任务目标 – 能否把这道天平题目中从“Weights can be”到“weight is  wi .”的这一段重写一遍，并把其中的“balance”改成“scale”？

HDU5616 Jam's balance 动态规划

Jam's balance

Time Limit: 2000/1000 MS (Java/Others)    Memory Limit: 65536/65536 K (Java/Others)
Total Submission(s): 774    Accepted Submission(s): 374

Problem Description

Jim has a balance and N weights.  (1≤N≤20)
The balance can only tell whether things on different side are the same weight.
Weights can be put on left side or right side arbitrarily.
Please tell whether the balance can measure an object of weight M.

 

Input

The first line is a integer  T(1≤T≤5) , means T test cases.
For each test case :
The first line is  N , means the number of weights.
The second line are  N  number, i'th number  wi(1≤wi≤100)  means the i'th weight's weight is  wi .

数据内容 –
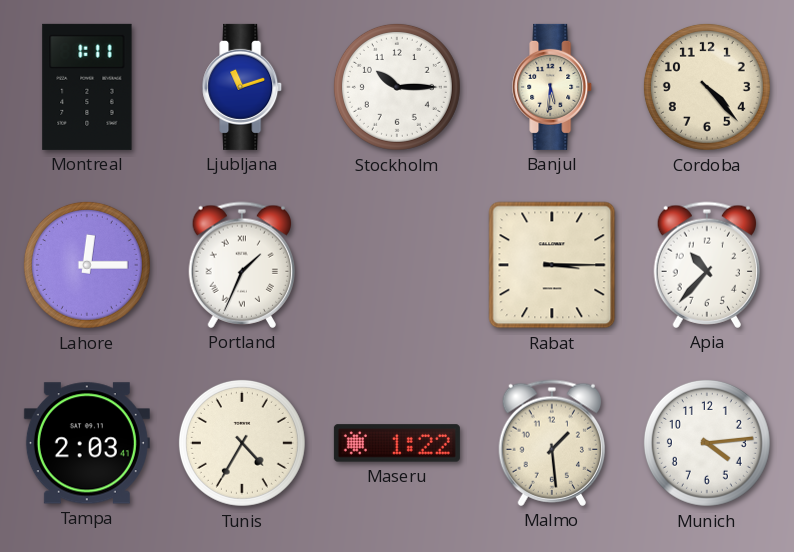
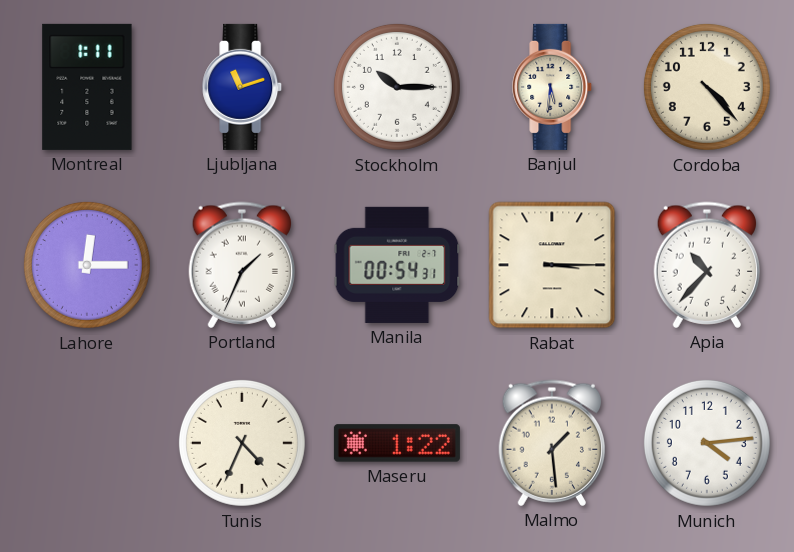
Manila: none -> 00:54
Tampa: 2:03 -> none
Tunis: 4:35 -> 4:34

任务结果 –
Weights can be put on left side or right side arbitrarily.
Please tell whether the scale can measure an object of weight M.

 

Input

The first line is a integer  T(1≤T≤5) , means T test cases.
For each test case :
The first line is  N , means the number of weights.
The second line are  N  number, i'th number  wi(1≤wi≤100)  means the i'th weight's weight is  wi .